Inflammation is a term regularly associated with common health complications. It is the most likely reason you experience joint pain after a morning run and the reason you miss work after developing bronchitis. While such complications may temporarily interfere with our daily lives, treatment options for inflammation are usually easily accessible and efficient. But for some people—especially children—inflammation can be a serious condition, particularly when this immune response prevents them from eating regular foods to obtain their basic nutrition.

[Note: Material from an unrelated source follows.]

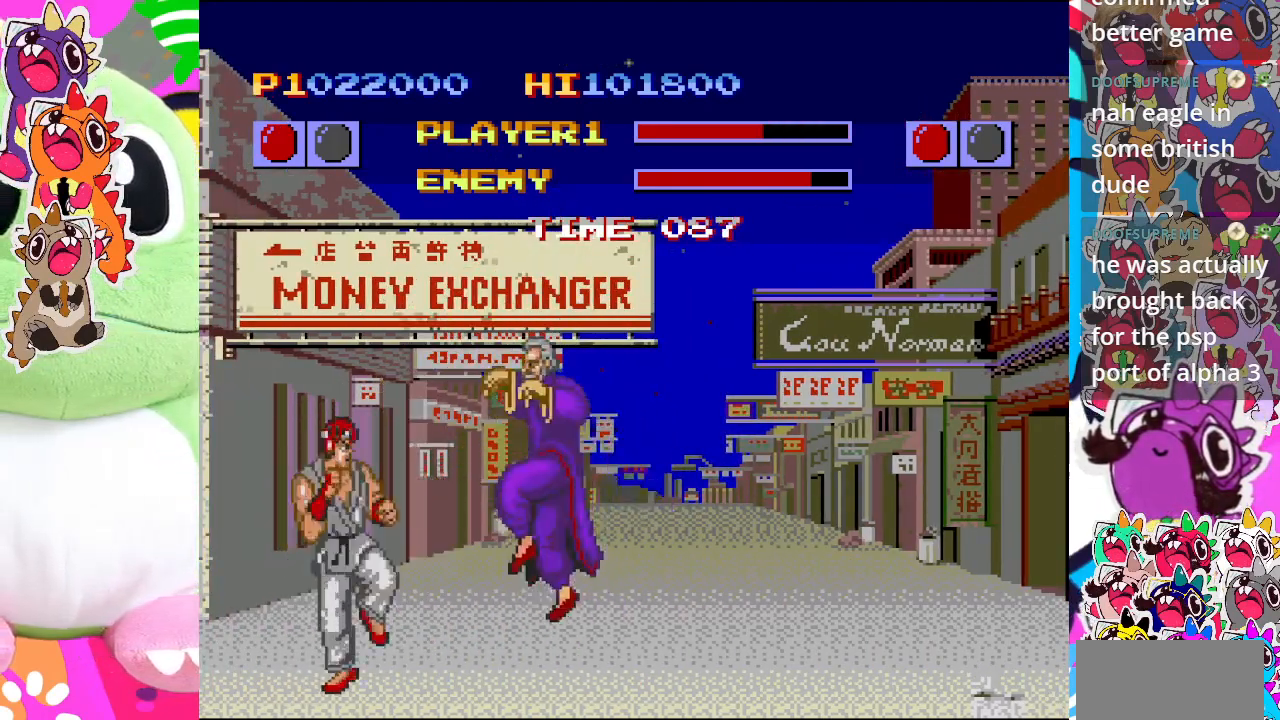
{"buttons": ["SQUARE", "DPAD_LEFT"], "left_stick": "center", "events": [[150, "SQUARE", "up"], [217, "SQUARE", "down"], [400, "SQUARE", "up"], [467, "SQUARE", "down"]]}
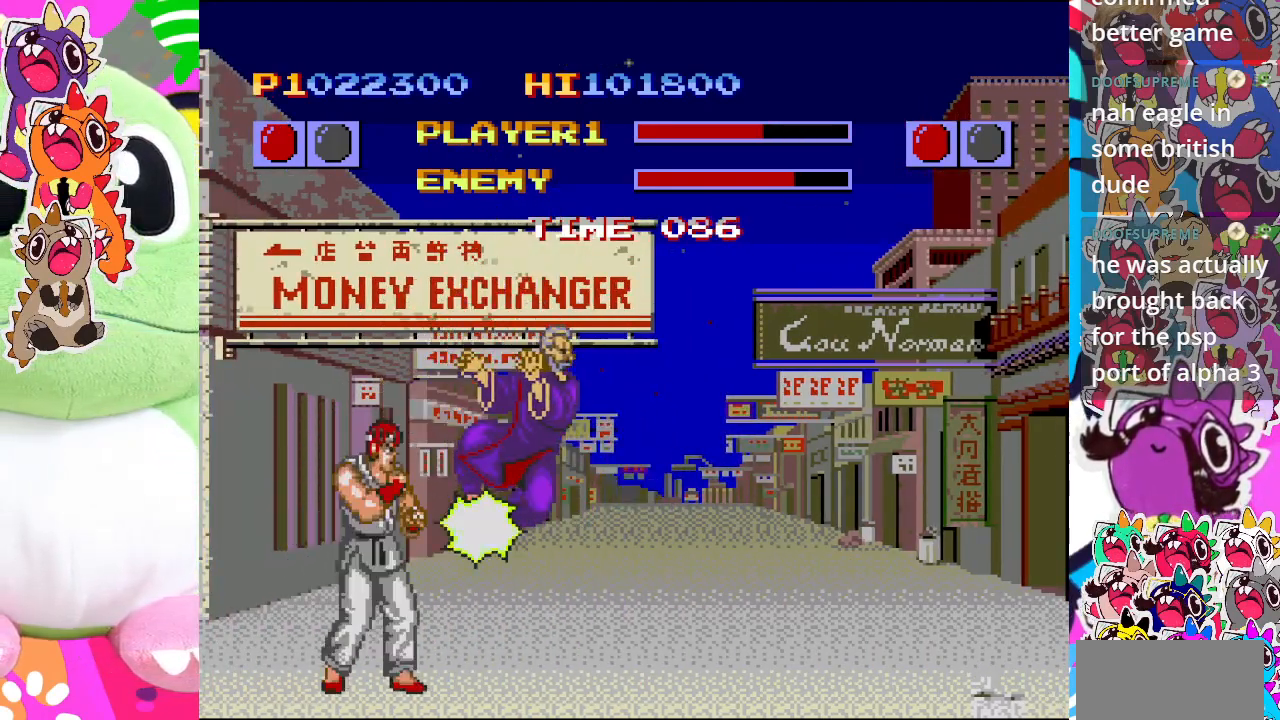
{"buttons": ["DPAD_LEFT"], "left_stick": "center", "events": [[67, "SQUARE", "up"], [150, "SQUARE", "down"], [267, "SQUARE", "up"], [350, "SQUARE", "down"], [483, "SQUARE", "up"]]}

Imagine an inflammatory disease that closes your throat, prohibits the consumption of food, and cannot be treated with simple medications. This type of inflammation is caused by eosinophils (white blood cells) in response to allergies. White blood cells are typically helpful, but high quantities of white blood cells in areas other than the blood and intestinal tract can cause major issues. While we often take it for granted, the esophagus is a critical organ. It is the body’s digestive highway and transports food from the mouth and throat to your stomach. The inflammatory response that is triggered by an elevation of white blood cells in people with Eos disorders creates a roadblock on this digestive highway, disrupting crucial function and making it near impossible to safely consume and digest food.
Eosinophilic esophagitis largely affects infants and children. According to most medical descriptions of EoE, the symptoms include nausea, regurgitation, vomiting, abdominal pain and reflux. While rare, eosinophilic esophagitis is one of the most prevalent esophageal diseases and causes of dysphagia or difficulty swallowing, and food being impacted in the esophagus. It is a parent’s worst nightmare to have a child with the potential to choke every time he or she eats, while also being deprived of the basic nutrients he or she needs to live and thrive. Children’s Hospital of Philadelphia’s webpage on the disease provides more detailed information about the signs and symptoms of eosinophilic esophagitis in infants and children.